- [Exercise data]:
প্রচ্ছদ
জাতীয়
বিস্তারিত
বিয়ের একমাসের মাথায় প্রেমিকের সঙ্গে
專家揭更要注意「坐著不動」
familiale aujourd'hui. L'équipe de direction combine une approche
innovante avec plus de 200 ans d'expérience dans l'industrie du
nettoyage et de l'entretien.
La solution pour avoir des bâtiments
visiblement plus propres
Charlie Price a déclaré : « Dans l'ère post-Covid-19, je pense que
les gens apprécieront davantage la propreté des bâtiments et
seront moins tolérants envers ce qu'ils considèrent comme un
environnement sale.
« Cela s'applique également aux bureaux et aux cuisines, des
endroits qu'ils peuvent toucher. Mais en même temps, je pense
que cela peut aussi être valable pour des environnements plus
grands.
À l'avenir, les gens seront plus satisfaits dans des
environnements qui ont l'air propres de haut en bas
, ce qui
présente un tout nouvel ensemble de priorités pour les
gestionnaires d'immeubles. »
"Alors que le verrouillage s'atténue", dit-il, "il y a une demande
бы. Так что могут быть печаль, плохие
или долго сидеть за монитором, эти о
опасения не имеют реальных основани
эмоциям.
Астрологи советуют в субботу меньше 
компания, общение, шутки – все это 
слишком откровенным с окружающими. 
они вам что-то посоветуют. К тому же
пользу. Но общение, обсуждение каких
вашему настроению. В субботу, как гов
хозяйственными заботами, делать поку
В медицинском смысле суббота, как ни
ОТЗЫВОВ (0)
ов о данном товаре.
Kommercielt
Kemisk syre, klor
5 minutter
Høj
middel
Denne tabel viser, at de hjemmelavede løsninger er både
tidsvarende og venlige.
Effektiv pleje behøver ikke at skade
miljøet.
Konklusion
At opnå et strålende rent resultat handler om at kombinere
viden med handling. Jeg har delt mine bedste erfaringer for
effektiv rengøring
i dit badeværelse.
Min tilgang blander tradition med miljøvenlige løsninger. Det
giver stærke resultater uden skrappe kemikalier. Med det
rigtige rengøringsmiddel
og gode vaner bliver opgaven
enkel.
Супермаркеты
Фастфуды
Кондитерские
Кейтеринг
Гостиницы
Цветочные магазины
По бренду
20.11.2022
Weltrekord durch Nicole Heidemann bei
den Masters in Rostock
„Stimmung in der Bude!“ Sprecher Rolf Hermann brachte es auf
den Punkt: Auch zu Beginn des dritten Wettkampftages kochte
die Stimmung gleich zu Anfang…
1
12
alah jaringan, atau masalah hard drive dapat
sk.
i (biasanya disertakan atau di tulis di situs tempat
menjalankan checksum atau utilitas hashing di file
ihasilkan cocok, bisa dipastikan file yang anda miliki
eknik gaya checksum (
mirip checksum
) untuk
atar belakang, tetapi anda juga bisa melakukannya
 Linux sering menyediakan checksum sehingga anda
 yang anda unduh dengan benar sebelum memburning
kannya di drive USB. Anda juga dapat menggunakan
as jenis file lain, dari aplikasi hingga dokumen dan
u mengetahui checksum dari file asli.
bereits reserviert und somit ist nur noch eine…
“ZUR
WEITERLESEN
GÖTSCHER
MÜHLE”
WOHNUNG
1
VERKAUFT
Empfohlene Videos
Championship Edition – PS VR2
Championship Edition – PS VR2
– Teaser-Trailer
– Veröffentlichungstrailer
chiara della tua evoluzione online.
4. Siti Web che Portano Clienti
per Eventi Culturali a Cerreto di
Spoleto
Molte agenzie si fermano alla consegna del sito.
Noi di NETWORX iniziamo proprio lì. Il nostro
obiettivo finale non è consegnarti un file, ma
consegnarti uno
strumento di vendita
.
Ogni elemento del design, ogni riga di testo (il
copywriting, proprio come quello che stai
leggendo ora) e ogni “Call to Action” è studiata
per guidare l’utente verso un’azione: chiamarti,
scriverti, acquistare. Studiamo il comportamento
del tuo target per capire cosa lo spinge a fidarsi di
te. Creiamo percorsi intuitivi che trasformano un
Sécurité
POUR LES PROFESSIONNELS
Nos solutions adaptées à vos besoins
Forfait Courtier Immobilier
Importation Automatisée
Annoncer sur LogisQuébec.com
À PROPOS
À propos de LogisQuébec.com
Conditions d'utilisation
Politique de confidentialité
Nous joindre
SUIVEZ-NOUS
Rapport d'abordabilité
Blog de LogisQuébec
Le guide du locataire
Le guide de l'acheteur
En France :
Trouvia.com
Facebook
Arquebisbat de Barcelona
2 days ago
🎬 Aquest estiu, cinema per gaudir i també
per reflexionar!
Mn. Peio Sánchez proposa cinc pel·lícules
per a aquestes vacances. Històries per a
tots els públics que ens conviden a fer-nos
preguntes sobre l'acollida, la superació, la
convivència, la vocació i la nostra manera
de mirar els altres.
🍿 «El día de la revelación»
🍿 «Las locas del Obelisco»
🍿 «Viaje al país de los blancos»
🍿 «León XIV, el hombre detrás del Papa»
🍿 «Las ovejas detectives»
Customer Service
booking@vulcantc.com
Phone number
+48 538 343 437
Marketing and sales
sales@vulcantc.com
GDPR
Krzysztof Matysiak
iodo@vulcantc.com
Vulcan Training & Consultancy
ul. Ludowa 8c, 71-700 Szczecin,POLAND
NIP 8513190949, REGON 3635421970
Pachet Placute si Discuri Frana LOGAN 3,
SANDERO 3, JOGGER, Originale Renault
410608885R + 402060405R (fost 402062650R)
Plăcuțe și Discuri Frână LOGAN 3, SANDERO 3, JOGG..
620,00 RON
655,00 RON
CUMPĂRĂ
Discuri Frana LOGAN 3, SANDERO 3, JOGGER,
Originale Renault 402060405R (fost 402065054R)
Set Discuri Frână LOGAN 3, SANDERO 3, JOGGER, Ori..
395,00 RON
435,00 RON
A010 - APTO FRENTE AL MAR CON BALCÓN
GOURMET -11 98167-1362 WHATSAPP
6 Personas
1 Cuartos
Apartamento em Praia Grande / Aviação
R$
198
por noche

- [What you need to do]:
All lines of the listing that contain the word "Frana" should be copied out.

- [Response area]:
Pachet Placute si Discuri Frana LOGAN 3,
Discuri Frana LOGAN 3, SANDERO 3, JOGGER,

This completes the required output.